- _What you are asked to do_
When the string "lernen" is part of a line below, that line should be copied.

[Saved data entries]
····················

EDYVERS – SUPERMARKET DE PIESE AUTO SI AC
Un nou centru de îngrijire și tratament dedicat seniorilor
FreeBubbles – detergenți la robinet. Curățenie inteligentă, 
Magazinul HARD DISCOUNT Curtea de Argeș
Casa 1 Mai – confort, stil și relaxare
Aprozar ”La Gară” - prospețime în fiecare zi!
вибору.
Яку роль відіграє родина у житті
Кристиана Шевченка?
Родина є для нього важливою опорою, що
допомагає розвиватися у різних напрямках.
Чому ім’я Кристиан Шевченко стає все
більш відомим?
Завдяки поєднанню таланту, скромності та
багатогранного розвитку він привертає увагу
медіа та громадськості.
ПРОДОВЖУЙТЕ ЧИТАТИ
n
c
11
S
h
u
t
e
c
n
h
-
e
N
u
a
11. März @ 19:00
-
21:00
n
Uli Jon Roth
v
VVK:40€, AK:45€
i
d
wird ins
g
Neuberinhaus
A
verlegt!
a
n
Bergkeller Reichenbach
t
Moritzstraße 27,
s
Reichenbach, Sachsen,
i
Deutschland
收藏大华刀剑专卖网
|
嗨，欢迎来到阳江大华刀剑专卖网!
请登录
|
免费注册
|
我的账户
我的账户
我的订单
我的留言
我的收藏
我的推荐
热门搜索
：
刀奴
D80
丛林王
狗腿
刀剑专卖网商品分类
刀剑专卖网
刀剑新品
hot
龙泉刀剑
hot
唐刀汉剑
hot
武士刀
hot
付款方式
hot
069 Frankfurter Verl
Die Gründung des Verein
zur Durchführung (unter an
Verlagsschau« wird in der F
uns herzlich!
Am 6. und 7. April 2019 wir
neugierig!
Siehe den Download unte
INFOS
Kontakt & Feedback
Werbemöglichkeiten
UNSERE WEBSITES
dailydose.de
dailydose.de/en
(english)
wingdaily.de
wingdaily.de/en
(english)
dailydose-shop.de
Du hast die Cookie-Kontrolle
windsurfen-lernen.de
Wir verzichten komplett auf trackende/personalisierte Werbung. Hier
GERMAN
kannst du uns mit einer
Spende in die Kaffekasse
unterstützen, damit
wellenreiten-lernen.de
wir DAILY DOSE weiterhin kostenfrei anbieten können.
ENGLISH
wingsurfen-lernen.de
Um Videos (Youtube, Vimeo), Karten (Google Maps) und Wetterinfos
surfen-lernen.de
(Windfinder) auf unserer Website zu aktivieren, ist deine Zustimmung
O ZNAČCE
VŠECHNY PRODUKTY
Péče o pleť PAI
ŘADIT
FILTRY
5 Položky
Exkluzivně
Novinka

····················

- _Answer space_
windsurfen-lernen.de
wellenreiten-lernen.de
wingsurfen-lernen.de
surfen-lernen.de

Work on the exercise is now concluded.